Excerpted data:
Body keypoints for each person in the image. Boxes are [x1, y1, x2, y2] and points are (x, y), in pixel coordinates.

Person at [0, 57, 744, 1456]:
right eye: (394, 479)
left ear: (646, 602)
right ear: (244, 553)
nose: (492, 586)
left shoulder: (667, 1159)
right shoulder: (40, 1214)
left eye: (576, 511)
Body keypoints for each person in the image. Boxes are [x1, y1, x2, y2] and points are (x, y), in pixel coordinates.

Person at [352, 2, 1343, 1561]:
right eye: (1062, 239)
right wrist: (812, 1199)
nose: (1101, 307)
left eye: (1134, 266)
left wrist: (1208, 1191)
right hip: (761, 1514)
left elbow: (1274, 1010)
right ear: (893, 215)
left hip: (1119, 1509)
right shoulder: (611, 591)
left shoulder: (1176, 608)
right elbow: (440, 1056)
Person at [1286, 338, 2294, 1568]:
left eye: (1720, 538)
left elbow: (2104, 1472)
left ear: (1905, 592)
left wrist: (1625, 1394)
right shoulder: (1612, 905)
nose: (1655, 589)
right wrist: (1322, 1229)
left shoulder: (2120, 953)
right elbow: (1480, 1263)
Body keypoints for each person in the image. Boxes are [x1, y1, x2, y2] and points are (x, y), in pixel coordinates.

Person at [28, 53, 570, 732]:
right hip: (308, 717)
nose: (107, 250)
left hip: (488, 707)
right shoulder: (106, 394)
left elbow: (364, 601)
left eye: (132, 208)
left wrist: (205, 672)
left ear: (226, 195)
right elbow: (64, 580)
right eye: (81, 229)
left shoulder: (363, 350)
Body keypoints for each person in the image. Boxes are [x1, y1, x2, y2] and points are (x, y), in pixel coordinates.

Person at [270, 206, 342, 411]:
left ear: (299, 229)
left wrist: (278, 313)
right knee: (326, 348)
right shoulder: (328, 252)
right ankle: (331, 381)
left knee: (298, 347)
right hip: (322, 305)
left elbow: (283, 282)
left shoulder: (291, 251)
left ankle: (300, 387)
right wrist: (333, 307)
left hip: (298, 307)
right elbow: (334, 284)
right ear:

What to do: Reproduce the listing above word for word.

Result of the exercise:
Body keypoints for each person in the image. Boxes are [x1, y1, x2, y2] and points are (x, y), in pixel coordinates.

Person at [0, 57, 744, 1456]:
right eye: (394, 479)
left ear: (646, 602)
right ear: (244, 553)
nose: (492, 586)
left shoulder: (667, 1159)
right shoulder: (40, 1214)
left eye: (576, 511)
Body keypoints for each person in the image. Boxes are [x1, y1, x2, y2] and points are (x, y), in pixel coordinates.

Person at [352, 2, 1343, 1561]:
right eye: (1062, 239)
right wrist: (812, 1199)
nose: (1101, 307)
left eye: (1134, 266)
left wrist: (1208, 1191)
right hip: (761, 1514)
left elbow: (1274, 1010)
right ear: (893, 215)
left hip: (1119, 1509)
right shoulder: (611, 591)
left shoulder: (1176, 608)
right elbow: (440, 1056)
Person at [1286, 338, 2294, 1568]:
left eye: (1720, 538)
left elbow: (2104, 1472)
left ear: (1905, 592)
left wrist: (1625, 1394)
right shoulder: (1612, 905)
nose: (1655, 589)
right wrist: (1322, 1229)
left shoulder: (2120, 953)
right elbow: (1480, 1263)
Body keypoints for each person in the image. Boxes are [x1, y1, x2, y2] and points are (x, y), in pixel coordinates.

Person at [28, 53, 570, 732]:
right hip: (308, 717)
nose: (107, 250)
left hip: (488, 707)
right shoulder: (106, 394)
left elbow: (364, 601)
left eye: (132, 208)
left wrist: (205, 672)
left ear: (226, 195)
right elbow: (64, 580)
right eye: (81, 229)
left shoulder: (363, 350)
Body keypoints for each person in the image. Boxes are [x1, y1, x2, y2] and points are (x, y), in pixel coordinates.

Person at [270, 206, 342, 411]:
left ear: (299, 229)
left wrist: (278, 313)
right knee: (326, 348)
right shoulder: (328, 252)
right ankle: (331, 381)
left knee: (298, 347)
right hip: (322, 305)
left elbow: (283, 282)
left shoulder: (291, 251)
left ankle: (300, 387)
right wrist: (333, 307)
left hip: (298, 307)
right elbow: (334, 284)
right ear:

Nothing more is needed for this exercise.